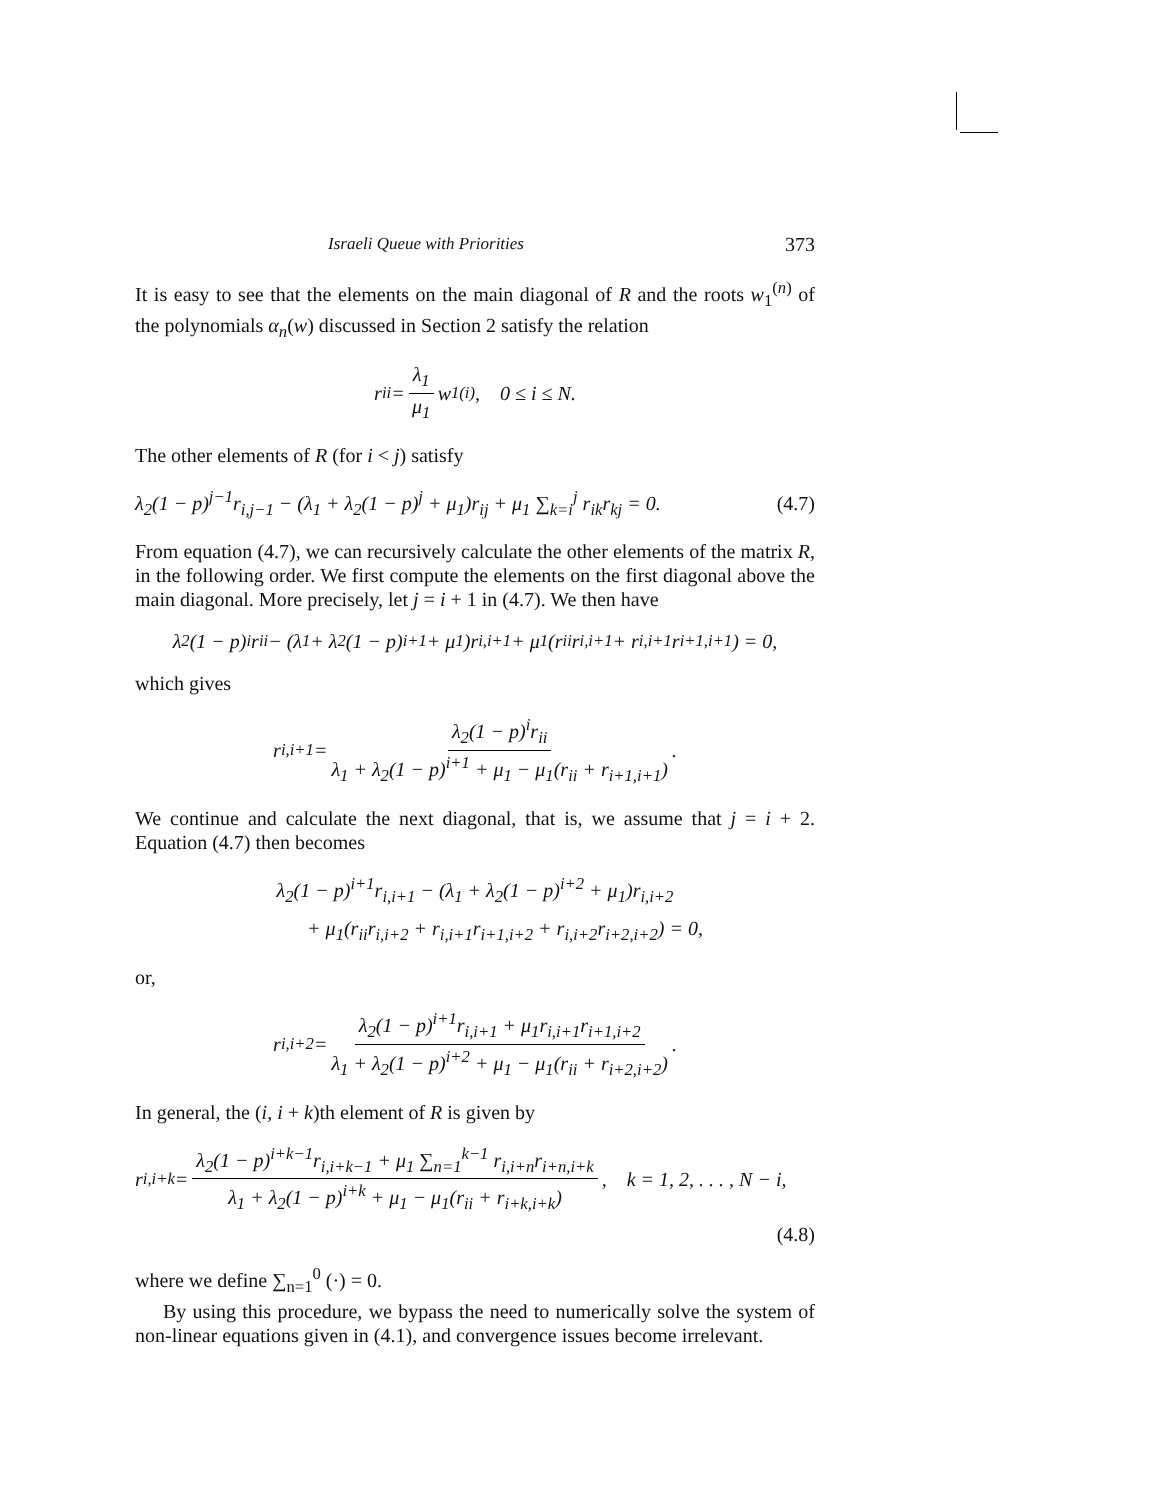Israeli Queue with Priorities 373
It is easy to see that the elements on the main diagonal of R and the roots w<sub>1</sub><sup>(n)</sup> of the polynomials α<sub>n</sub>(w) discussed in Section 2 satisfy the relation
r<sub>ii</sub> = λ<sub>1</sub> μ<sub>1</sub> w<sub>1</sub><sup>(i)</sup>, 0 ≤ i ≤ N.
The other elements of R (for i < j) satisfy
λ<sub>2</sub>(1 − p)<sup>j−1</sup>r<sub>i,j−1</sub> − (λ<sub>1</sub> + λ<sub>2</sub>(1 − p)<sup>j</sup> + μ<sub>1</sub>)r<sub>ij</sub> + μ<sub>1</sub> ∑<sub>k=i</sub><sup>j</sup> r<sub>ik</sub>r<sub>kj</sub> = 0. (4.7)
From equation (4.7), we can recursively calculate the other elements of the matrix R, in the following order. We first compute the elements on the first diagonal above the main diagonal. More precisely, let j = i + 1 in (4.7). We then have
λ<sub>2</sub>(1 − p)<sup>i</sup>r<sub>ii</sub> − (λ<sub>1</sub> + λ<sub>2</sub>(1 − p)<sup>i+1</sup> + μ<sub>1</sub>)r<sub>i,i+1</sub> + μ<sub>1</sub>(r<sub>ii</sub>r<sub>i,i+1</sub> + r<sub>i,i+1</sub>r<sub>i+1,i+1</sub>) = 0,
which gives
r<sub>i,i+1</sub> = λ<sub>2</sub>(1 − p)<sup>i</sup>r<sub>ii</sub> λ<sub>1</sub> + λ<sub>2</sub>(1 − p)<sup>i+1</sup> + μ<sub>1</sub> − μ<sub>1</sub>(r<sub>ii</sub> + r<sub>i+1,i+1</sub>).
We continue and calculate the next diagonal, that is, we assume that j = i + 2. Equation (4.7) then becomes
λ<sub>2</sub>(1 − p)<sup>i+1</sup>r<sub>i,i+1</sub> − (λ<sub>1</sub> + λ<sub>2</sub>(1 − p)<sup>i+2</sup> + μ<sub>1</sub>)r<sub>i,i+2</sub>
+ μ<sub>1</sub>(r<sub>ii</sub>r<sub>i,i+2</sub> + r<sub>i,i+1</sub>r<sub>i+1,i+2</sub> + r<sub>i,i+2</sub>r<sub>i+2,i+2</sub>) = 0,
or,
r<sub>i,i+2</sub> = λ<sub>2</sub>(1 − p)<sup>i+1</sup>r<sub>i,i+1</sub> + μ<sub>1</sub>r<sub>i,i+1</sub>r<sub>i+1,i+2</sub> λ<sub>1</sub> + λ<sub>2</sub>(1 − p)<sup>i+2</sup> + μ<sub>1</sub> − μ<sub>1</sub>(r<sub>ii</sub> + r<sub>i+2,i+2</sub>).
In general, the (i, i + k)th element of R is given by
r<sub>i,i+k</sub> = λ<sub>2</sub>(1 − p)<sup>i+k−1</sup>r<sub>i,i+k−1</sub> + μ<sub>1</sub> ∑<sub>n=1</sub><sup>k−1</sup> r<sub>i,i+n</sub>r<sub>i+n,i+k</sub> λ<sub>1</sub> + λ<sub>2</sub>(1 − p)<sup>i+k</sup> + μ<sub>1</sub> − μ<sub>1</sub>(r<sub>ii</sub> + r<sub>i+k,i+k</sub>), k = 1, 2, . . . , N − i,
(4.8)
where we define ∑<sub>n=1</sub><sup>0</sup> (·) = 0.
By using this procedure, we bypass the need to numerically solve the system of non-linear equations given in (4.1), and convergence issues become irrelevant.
---
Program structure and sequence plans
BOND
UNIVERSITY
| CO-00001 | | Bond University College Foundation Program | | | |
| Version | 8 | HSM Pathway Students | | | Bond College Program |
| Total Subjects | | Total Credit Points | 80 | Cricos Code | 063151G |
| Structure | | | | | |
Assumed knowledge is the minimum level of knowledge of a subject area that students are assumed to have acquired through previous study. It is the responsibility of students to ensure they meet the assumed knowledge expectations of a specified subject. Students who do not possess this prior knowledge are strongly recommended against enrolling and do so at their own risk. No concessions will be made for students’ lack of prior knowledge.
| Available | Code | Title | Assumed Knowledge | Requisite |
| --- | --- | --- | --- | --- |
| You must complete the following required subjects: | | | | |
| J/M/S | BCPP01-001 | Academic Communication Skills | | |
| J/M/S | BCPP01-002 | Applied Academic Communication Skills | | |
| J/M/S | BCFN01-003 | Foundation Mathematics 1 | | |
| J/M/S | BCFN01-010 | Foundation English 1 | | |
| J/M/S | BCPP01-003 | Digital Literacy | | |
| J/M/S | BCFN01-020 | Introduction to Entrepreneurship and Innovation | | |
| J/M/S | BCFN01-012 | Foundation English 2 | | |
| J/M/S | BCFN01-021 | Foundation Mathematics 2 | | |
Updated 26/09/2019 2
--
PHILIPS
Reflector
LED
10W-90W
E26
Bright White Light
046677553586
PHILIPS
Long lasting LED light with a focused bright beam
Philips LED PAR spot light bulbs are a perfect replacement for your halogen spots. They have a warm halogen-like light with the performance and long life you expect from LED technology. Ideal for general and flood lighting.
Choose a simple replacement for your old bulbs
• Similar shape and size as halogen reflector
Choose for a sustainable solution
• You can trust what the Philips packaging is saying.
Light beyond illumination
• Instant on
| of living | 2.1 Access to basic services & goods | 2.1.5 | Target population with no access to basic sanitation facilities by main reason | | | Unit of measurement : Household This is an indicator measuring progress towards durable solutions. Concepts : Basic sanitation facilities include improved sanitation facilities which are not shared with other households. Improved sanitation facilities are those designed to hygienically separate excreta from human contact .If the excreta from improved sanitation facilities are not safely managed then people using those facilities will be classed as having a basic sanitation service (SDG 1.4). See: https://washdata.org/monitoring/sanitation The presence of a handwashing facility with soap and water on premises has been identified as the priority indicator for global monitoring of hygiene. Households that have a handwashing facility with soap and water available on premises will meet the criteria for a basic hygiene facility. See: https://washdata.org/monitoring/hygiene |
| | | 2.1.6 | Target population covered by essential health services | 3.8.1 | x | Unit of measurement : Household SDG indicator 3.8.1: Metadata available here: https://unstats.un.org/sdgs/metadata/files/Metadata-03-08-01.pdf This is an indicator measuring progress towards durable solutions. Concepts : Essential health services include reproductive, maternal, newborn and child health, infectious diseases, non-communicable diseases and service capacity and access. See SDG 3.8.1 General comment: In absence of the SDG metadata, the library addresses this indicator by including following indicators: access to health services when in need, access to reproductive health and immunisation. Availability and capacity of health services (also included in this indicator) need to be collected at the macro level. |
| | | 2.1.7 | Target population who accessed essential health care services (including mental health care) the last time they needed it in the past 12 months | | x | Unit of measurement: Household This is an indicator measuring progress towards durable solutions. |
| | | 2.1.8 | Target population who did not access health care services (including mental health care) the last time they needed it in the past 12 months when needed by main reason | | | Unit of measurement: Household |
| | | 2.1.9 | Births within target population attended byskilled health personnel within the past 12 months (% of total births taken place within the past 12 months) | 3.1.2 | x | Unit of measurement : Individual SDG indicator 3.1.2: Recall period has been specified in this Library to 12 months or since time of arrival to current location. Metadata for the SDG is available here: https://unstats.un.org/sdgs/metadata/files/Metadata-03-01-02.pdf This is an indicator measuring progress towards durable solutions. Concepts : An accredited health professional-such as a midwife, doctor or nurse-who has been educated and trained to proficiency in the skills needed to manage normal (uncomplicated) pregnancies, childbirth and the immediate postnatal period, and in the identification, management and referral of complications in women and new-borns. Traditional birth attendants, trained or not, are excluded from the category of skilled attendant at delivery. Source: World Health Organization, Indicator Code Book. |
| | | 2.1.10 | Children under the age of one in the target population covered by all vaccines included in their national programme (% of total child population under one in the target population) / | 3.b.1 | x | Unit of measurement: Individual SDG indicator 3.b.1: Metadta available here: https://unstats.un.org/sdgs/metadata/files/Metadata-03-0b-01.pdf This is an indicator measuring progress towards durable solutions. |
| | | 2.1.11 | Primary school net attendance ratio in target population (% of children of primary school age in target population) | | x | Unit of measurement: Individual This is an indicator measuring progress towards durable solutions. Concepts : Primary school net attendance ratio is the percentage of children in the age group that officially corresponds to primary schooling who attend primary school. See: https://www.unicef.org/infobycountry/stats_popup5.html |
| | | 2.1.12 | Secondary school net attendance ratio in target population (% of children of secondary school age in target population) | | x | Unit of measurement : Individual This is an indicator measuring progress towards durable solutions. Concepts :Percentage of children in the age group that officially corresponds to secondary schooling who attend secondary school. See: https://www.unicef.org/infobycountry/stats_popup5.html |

# Work item:
Return every line from the entries above that contains the word "following".

# Response:
From equation (4.7), we can recursively calculate the other elements of the matrix R, in the following order. We first compute the elements on the first diagonal above the main diagonal. More precisely, let j = i + 1 in (4.7). We then have
| You must complete the following required subjects: | | | | |
| | | 2.1.6 | Target population covered by essential health services | 3.8.1 | x | Unit of measurement : Household SDG indicator 3.8.1: Metadata available here: https://unstats.un.org/sdgs/metadata/files/Metadata-03-08-01.pdf This is an indicator measuring progress towards durable solutions. Concepts : Essential health services include reproductive, maternal, newborn and child health, infectious diseases, non-communicable diseases and service capacity and access. See SDG 3.8.1 General comment: In absence of the SDG metadata, the library addresses this indicator by including following indicators: access to health services when in need, access to reproductive health and immunisation. Availability and capacity of health services (also included in this indicator) need to be collected at the macro level. |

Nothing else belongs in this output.